This week for Cooking With Kayla, we decided to put together Gluten-Free Scalloped Potatoes. I have an abundance of potatoes right now, due to a great sale at my local grocery outlet for right around $0.17/pound, so I was looking for a good way to use them. Kayla has never learned to peel and slice potatoes yet due to my concerns over her losing a finger, but I figured that at 9 years old, it was about time.
Kayla got to peeling and slicing, while I stirred together the sauce. She did a great job.

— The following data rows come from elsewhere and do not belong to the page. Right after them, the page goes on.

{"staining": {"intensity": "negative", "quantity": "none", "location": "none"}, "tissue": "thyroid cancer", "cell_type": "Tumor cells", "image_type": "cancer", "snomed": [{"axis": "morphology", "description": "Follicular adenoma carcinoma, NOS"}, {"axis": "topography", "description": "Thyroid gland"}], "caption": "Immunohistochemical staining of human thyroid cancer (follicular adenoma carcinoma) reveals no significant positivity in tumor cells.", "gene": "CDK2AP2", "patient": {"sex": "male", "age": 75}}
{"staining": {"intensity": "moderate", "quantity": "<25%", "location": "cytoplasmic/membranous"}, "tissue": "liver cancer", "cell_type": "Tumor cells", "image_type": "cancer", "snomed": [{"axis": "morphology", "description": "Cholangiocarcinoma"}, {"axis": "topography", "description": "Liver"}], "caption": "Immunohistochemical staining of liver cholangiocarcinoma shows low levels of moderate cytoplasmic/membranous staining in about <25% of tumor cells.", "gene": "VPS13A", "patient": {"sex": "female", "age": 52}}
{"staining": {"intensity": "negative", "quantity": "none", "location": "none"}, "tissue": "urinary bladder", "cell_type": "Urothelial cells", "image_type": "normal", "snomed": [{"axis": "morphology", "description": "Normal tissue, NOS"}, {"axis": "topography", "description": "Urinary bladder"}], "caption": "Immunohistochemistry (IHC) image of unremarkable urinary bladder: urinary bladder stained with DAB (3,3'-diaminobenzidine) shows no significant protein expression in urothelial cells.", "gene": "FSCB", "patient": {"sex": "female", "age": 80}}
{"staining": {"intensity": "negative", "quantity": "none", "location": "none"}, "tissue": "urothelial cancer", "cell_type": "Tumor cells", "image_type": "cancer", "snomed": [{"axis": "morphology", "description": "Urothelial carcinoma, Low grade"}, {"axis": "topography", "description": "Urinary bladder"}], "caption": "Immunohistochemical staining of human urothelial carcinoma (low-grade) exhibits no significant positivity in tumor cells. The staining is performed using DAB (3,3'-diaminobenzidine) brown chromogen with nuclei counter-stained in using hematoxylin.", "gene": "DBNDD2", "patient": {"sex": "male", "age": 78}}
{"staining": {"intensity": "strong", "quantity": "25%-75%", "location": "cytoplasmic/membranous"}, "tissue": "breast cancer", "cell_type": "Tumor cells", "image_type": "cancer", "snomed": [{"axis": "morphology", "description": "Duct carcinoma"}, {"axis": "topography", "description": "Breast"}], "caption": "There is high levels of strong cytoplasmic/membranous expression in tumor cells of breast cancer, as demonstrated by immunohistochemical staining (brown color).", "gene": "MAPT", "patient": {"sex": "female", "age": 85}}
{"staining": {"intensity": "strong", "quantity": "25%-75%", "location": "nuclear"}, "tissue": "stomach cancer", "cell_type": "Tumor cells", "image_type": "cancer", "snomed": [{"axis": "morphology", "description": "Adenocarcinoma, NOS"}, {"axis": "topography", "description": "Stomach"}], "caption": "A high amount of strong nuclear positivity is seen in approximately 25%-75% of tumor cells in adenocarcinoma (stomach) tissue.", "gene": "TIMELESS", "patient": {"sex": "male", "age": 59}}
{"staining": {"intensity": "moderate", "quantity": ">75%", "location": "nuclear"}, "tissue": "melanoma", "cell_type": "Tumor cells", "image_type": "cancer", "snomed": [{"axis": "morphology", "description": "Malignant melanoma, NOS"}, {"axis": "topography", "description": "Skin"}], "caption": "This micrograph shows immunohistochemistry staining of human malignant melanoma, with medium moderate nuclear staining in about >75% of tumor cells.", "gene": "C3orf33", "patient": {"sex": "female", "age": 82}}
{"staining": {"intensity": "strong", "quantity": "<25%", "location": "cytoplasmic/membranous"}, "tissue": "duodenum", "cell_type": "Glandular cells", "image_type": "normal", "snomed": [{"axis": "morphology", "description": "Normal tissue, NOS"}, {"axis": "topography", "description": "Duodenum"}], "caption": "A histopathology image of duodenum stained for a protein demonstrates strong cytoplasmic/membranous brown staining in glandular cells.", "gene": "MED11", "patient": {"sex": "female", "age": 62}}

The first potato took a little while, but with the second one she joyfully announced “this one only took me half as long”!
Here’s our recipe:
- 2 tablespoons butter
- 3 tablespoons Gluten-Free Flour Mix
- Salt and pepper to taste
- 1-1/2 cups milk
- 1 cup cheese (we used sharp cheddar)
- 2 pounds potatoes, peeled and thinly sliced (we used 10 small potatoes)
- 1 onion, chopped
1) Peel and slice potatoes. Place in the bottom of a greased 2 quart baking dish.
2) In a skillet, melt butter. Stir in GF flour mix, salt, and pepper until smooth. Add milk gradually, stirring thoroughly. Bring the mixture to a boil, then cook and stir until thickened. It won’t take long.
3) Add cheese to milk and flour mixture, and stir just until melted. Pour over potatoes.
4) Cover and bake at 350 for 45 minutes to 1 hour. Uncover, then bake 10-15 minutes longer until the potatoes are tender and the casserole is bubbly.
As with all recipes, make sure your ingredients are gluten-free and meet your family’s dietary needs!